Mnangagwa is reportedly planning to meet diplomats and other key stakeholders such as captains of industry as government shifts focus to the nose-diving economy.
While Mnangagwa loyalists revel in his numerous positions, some feel he would be over-occupied and overworked much to the detriment of his succession ambitions.
“This is a deliberate move by Mugabe to overburden Mnangagwa so that he does not get time to focus on politics and consolidate power,” one official said. “Mugabe knows what he is doing – he has given Mnangagwa too many responsibilities to tie him down to his work and distract him from succession.”
The Justice ministry, for instance, is too demanding because of the realigning of laws with the new constitution. About 400 laws need realignment to the new constitution.

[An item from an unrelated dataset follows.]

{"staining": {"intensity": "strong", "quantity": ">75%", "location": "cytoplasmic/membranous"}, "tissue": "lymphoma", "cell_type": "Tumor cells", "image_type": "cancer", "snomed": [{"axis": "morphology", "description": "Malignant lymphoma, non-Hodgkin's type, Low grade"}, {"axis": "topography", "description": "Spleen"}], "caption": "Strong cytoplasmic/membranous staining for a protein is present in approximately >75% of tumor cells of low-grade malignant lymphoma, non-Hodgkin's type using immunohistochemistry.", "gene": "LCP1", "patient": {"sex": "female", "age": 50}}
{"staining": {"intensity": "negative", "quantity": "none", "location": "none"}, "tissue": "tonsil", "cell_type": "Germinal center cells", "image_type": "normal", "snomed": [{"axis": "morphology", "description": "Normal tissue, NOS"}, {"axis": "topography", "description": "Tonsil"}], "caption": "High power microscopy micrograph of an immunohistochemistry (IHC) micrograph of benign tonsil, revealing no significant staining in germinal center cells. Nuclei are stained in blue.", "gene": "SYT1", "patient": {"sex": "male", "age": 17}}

However, Mnangagwa’s experience could come in handy. He was appointed State Security minister from 1980 to 1988, Justice minister from 1988 to 2000, Speaker of Parliament from 2000 to 2005, Minister of Rural Housing from 2005 to 2009, Minister of Defence from 2009 to 2013 and has served as Minister of Justice since 2013 and continues to do so even after his recent elevation to VP.
In between from 1995-96 he also served as acting Finance minister.
However, he has major obstacles to overcome on his rise to the top, with the Gukurahundi atrocities as the main albatross around his neck.